Observability vendors will try to store logs with ElasticSearch and later find it over expensive and has weak support for archiving cold data. Data Warehouse solution requires a complex ETL pipeline and can be awkward when handling log data (semi-structured data).
That said, if you're building an observability solution for a single company, I'd totally agree to start with single node PG with backup, and only consider other solution when data and query workload grow.
jcgrillo
In 2025 I'd consider starting with clickhouse instead, if you're going the DIY route
Jolter
Not even limited to general purpose ones, there are existing tailor made databases for observability. Maybe somewhere on that page, they explain why this one is better.
carlos-menezes
100 direct dependencies is insane.
synergy20
so,npm hell,or pip hell again?
to be fair, python pkg dependency are fine to me,there might be a lot of pip pkgs still,but not a few hundreds like npm and cargo normally pulls in.
golang also has a reasonable amount of dependencies. npm and cargo dependencies are just scary due to the huge number.
eximius
NPM and pip hell come about for several reasons, one of the biggest being that package versions are global.
In rust, you can project A can use dependencies B and C which can both depend on different versions of D. Cargo/crates generally also solve some of the other metadata problems Python has.

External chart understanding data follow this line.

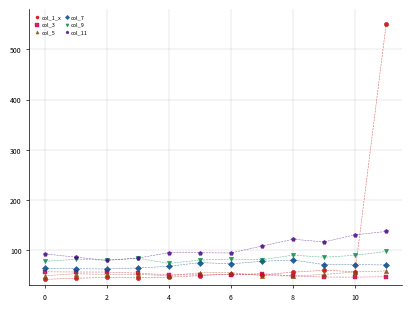

Across all series, what Y value is closest to 296?

137.3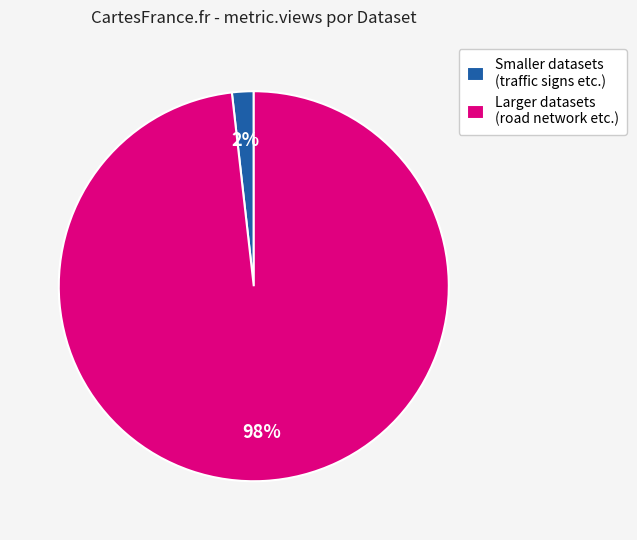

How many segments does this pie chart have?

2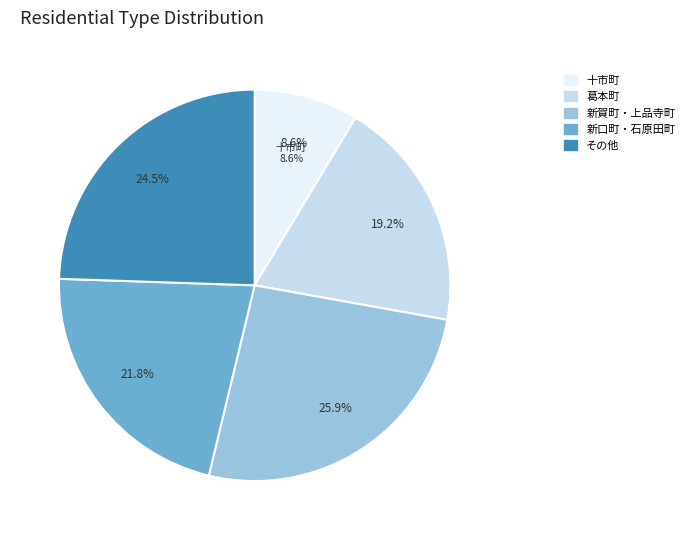

Is the sum of 新賀町 and 石原田町 greater than half?

No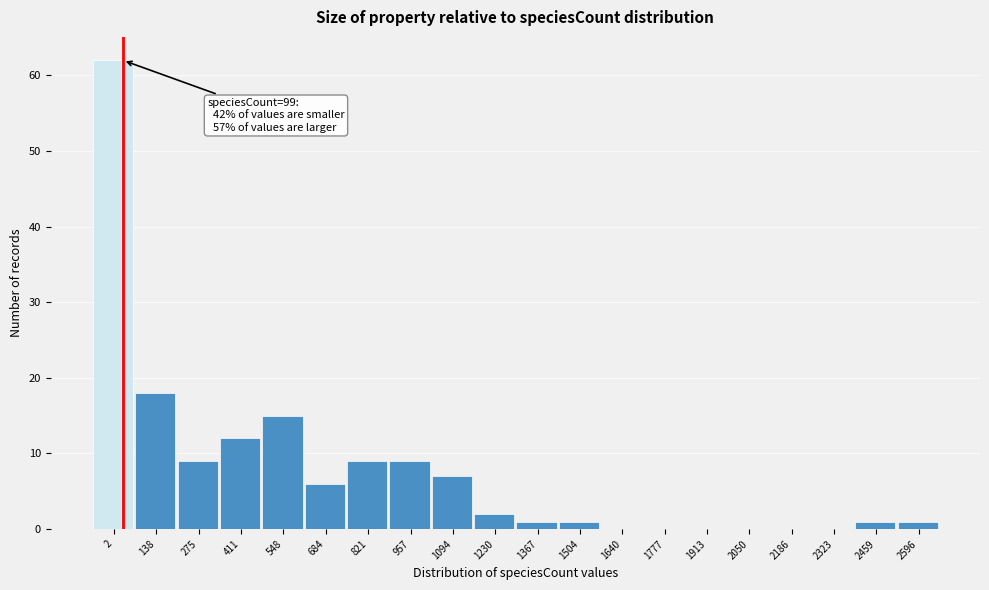

Reading right to left, list all the values displayed in this chart.

2596=1	2459=1	2323=0	2186=0	2050=0	1913=0	1777=0	1640=0	1504=1	1367=1	1230=2	1094=7	957=9	821=9	684=6	548=15	411=12	275=9	138=18	2=62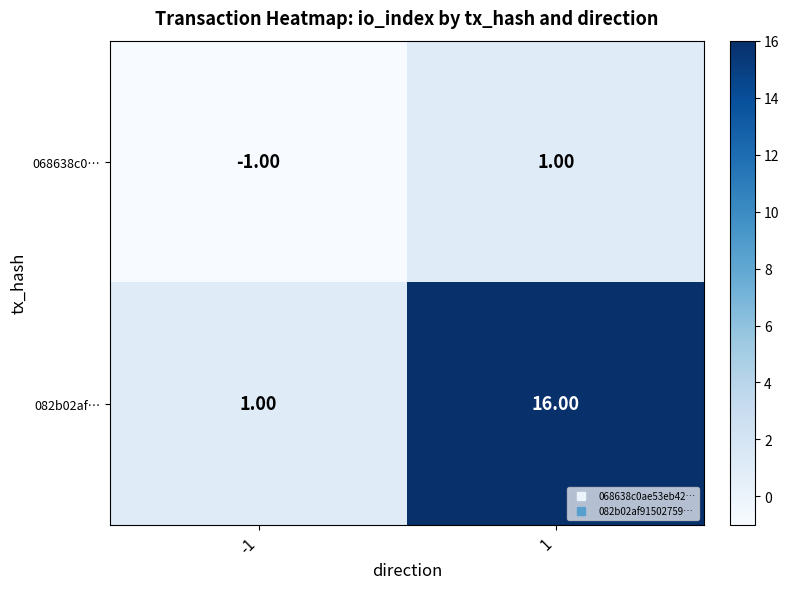

Rank the series by their average value, from highest to lowest.

082b02af…, 068638c0…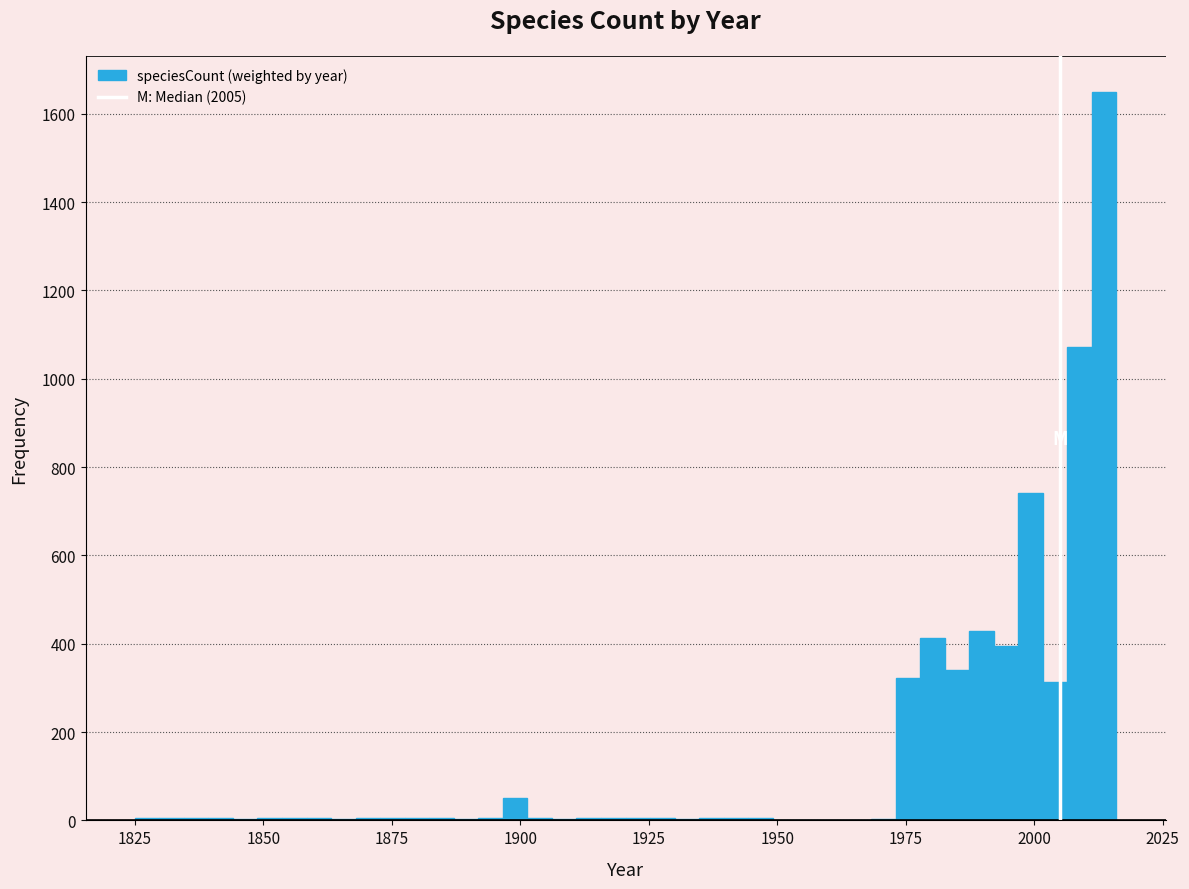

Read against the x-axis, roughly where is the centre of the tallest bar?

2015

This means the developer experience is _significantly_ improved, at a potential cost of larger binaries. In practice, projects seem to have sufficiently liberal bounds that duplication isn't an issue.
EVa5I7bHFq9mnYK
57 of which written by DPRK Koding Forces, waiting for the right moment to push a glorious update, striking at the heart of The Biggest Enemy.
eknkc
Is the dependency count supposed to be impressive?
jjtheblunt
i think the implication is that it's precarious...how does one know all are bug free, for example?
speed_spread
Past a number of dependencies, actually getting anything to build deterministically, run reliably and then not get 0wnd to bits becomes an actual challenge, which many enthusiastic developers have a masochistic kink for.
The thrill of complexity is real.
While acknowledging one does not "have to" have so many dependencies, the prevalence of this npm-esque type of practice is one of the two things that destroyed all of my interest in Rust.